Agents & Tools

Letting models call tools and act in the world.

An AI agent is an LLM-driven system that decides which actions to take, executes them via tools, observes the results, and iterates until a goal is met.

intermediate

Agent Memory

Agent memory is the mechanism that lets an agent carry information across turns or sessions — short-term (current conversation context) or long-term (persistent facts about the user or world).

intermediate

Agentic Coding

Agentic coding is an LLM-driven workflow where the model reads code, plans changes, edits files, runs commands, and iterates against feedback — autonomously closing tasks rather than just suggesting code.

intermediate

BM25

BM25 is the classical keyword-based ranking algorithm: a refined TF-IDF that scores documents by query-term frequency, document length, and corpus-wide rarity. The keyword side of hybrid search.

intermediate

Chunking

Chunking is the process of splitting source documents into smaller passages before embedding them for retrieval. Chunk size and boundaries control how relevant retrievals will be.

intermediate

Computer Use

Computer use is an emerging agent capability where the model takes screenshots of a desktop or browser, identifies UI elements, and controls the mouse and keyboard — letting LLMs operate any software like a human would.

advanced

Contextual Retrieval

Contextual retrieval, introduced by Anthropic, prepends a model-generated context summary to each chunk before embedding — so chunks know which document and section they came from, improving retrieval precision by ~50%.

advanced

Conversational Memory

Conversational memory is the strategy for carrying chat history across turns within a single session — append all, sliding window, summarization, or hybrid retrieval over past messages.

intermediate

Cross-Encoder

A cross-encoder takes a (query, document) pair as joint input and outputs a single relevance score. Slower than the bi-encoders used for dense retrieval but much more accurate — the standard reranker architecture.

advanced

Function Calling

Function calling is the specific API mechanism by which an LLM emits a structured request to invoke a named function with typed arguments. The OpenAI-popularized way to do tool use.

beginner

Hybrid Search

Hybrid search combines vector (semantic) and keyword (BM25) retrieval and fuses their results — usually via Reciprocal Rank Fusion — to get the best of both: semantic recall and exact-match precision.

intermediate

MCP Server

An MCP server exposes tools, resources, or prompts via the Model Context Protocol so any compliant client (Claude Desktop, Cursor, IDE plugins) can call them without bespoke integration.

intermediate

Model Context Protocol

MCP is an open standard for connecting LLMs to external tools and data sources. It defines a JSON-RPC protocol so any client (Claude Desktop, Cursor, IDE plugins) can talk to any MCP server.

intermediate

Multi-Agent

A multi-agent system uses several LLM agents that talk to each other — a manager and workers, a debate, a pipeline — instead of a single agent doing everything.

advanced

Plan-and-Execute

Plan-and-execute splits agent loops into a planning step (produce the full step list up front) and an execution step (run each step).

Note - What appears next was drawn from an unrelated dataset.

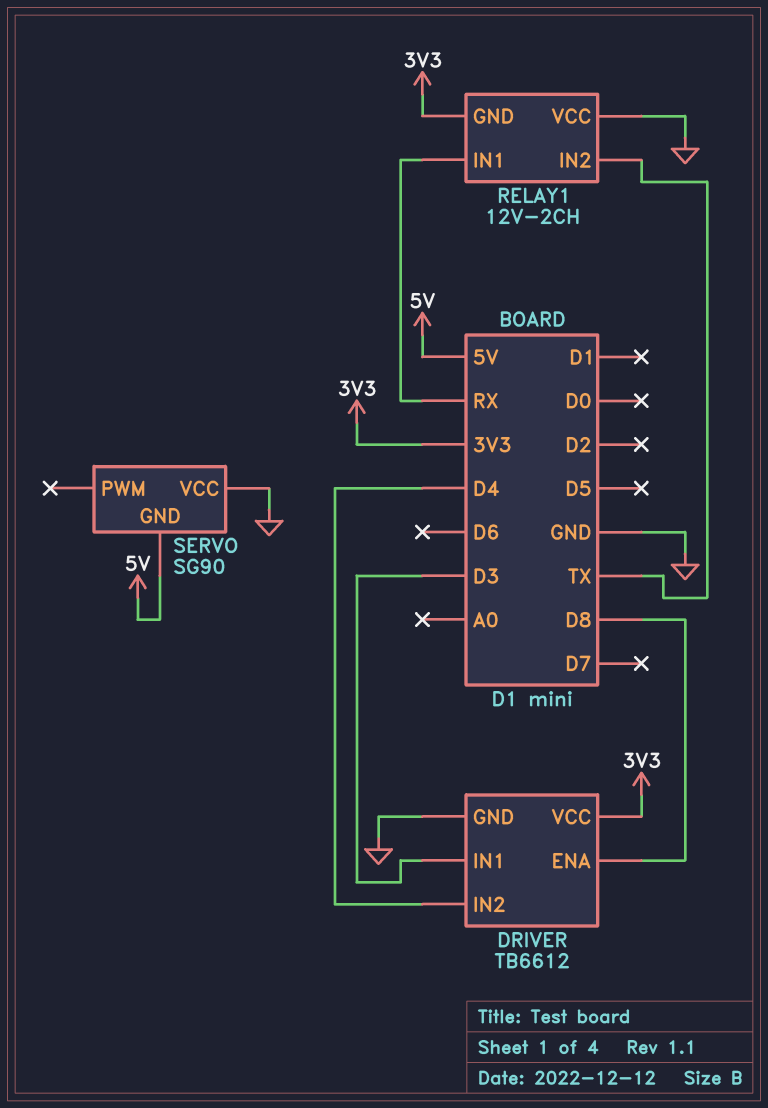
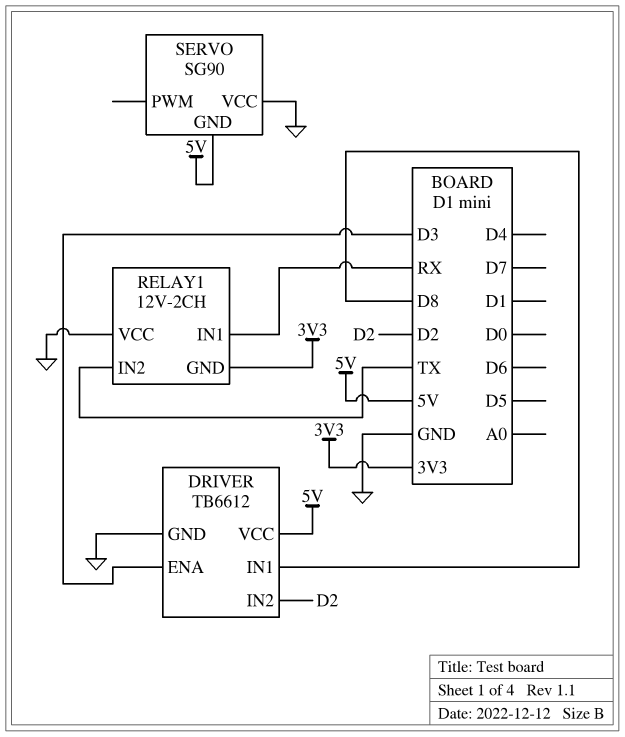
DRIVER pin ENA: D8 -> D3
DRIVER pin IN1: D3 -> D8
DRIVER pin IN2: D4 -> D2
DRIVER pin VCC: 3V3 -> 5V

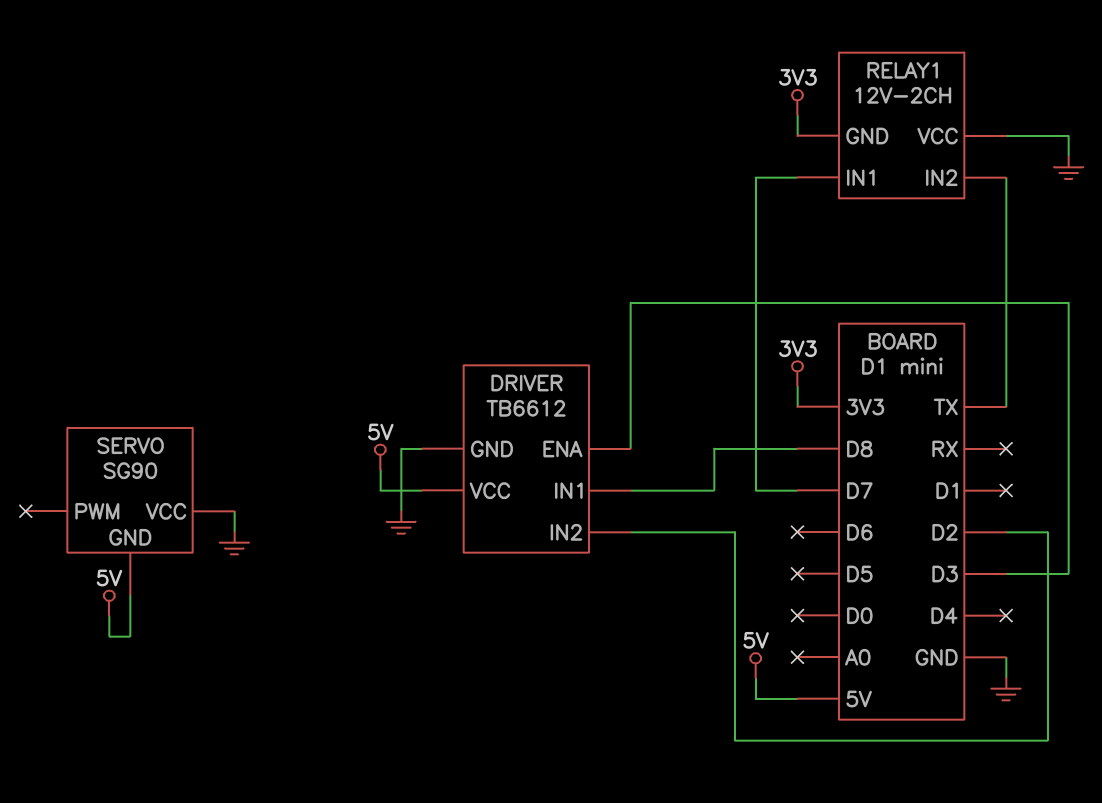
RELAY1 pin IN1: RX -> D7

Cheaper than per-step ReAct and easier to inspect.

intermediate

ReAct

ReAct is a prompting pattern that interleaves reasoning ("Thought:") with actions ("Action:") and observations ("Observation:"). It is the foundation of most tool-using agents.

intermediate

Recursive Chunking

Recursive chunking splits text by trying progressively smaller separators — paragraphs, then sentences, then words — until each chunk fits the target size, preserving natural boundaries where possible.

intermediate

Reflexion

Reflexion is a pattern where an agent runs, observes failures, generates a short natural-language "reflection" on what went wrong, and retries with that reflection appended to its prompt — improving via self-critique without weight updates.

advanced

Reranker

A reranker is a second-pass scoring model that takes the top-K retrieved candidates and reorders them by joint relevance to the query. Typically a cross-encoder; dramatically improves retrieval precision at low cost.

intermediate

Retrieval-Augmented Generation

RAG retrieves relevant documents from a corpus at query time and includes them in the prompt, letting an LLM answer with up-to-date, source-cited, private information without retraining.

intermediate

Semantic Chunking

Semantic chunking embeds each sentence and inserts a chunk boundary wherever consecutive embeddings diverge sharply — producing chunks that respect topic boundaries rather than character counts.

advanced

Semantic Search

Semantic search ranks documents by meaning rather than keyword match, using embedding similarity. "Affordable laptops" can match "cheap notebooks" even with no overlapping words.

beginner

Tool Use

Tool use is when an LLM can call external functions — APIs, code interpreters, databases, web fetchers — and read their results. The mechanism that turns chat into action.

beginner

Vector Database

A vector database stores high-dimensional embeddings and answers "find the K nearest vectors to this query" extremely fast. The retrieval engine behind most RAG systems.

intermediate

Workflow vs Agent

A workflow is a deterministic pipeline where humans hard-code the LLM call sequence. An agent lets the LLM decide which steps to take. Anthropic's recommended default is workflow first, agent only when needed.

intermediate